Mittwoch, 27. August 2025

Zu sich holen

 

Das Bild zeigt den Schriftsteller Giancarlo Pugliese am Grab von Wolfgang Herrndorf. Im Vordergrund eine angeschnittene braune Bierflasche. Giancarlo, auch bekannt als Victor Mancini, trägt Bart, Tattoos am rechten Unterarm und ein dunkles T-Shirt mit der Aufschrift ‚fontaines d.c.‘. Hinter ihm der Grabstein mit der Inschrift ‚WOLFGANG HERRNDORF‘ sowie den Lebensdaten ‚1965–2013‘, daneben Blumen. Im Hintergrund ein rotes Ziegelgebäude und Bäume.

Gestern war der 12. Todestag von Wolfgang Herrndorf. Wie jedes Jahr besuchte ich sein Grab, sprach mit den Blumen und dem Stein. Es tut gut, mit einem Toten zu sprechen. Besser als mit den Lebenden zurzeit.
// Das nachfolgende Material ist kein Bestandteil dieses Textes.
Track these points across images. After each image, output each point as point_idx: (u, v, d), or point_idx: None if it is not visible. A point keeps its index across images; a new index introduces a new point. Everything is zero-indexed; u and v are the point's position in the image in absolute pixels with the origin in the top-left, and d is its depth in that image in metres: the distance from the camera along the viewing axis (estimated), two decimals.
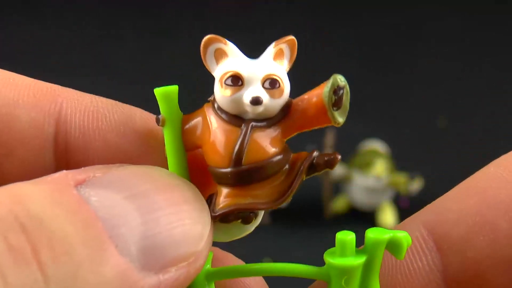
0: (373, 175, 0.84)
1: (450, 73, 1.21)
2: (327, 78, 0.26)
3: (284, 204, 0.28)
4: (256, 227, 0.30)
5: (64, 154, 0.28)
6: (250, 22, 1.26)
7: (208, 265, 0.27)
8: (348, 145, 0.87)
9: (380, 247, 0.27)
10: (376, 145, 0.89)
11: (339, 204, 0.87)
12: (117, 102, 0.29)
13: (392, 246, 0.27)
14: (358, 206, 0.87)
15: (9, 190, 0.23)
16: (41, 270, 0.22)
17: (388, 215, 0.86)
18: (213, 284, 0.28)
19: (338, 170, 0.85)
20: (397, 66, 1.23)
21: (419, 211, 0.31)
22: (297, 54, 0.27)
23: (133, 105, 0.29)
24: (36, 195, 0.23)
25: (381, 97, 1.13)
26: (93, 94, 0.30)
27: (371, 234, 0.26)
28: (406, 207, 0.87)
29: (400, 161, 0.88)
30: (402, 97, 1.13)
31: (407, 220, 0.31)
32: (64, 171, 0.25)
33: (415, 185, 0.85)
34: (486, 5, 1.41)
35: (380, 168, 0.84)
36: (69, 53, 1.22)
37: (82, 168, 0.25)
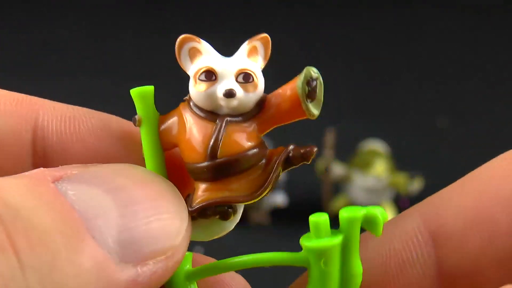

Nicht, dass ich ihn gekannt hätte. Leider nicht. Oder zum Glück nicht. Wäre er nett und mir ein Freund gewesen, würde er mir heute fehlen. Wäre er mir unsympathisch gewesen, würde mir seine Literatur wohl nicht so gefallen, weniger bedeuten. So oder so setze ich mich einmal pro Jahr, an seinem Todestag, an sein Grab auf dem Dorotheenstädtischen Friedhof und trinke ein Bier. Mit seinem Stein. So auch gestern.

Nur hatte es dieses Jahr eine andere Qualität. Früher war ich gesund, er an einem Glioblastom gestorben. Ich beklagte, dass er zu früh gegangen sei. Mit 48, fünfeinhalb Büchern, einem phänomenalen Blog und zwei weiteren posthum veröffentlichten Büchern.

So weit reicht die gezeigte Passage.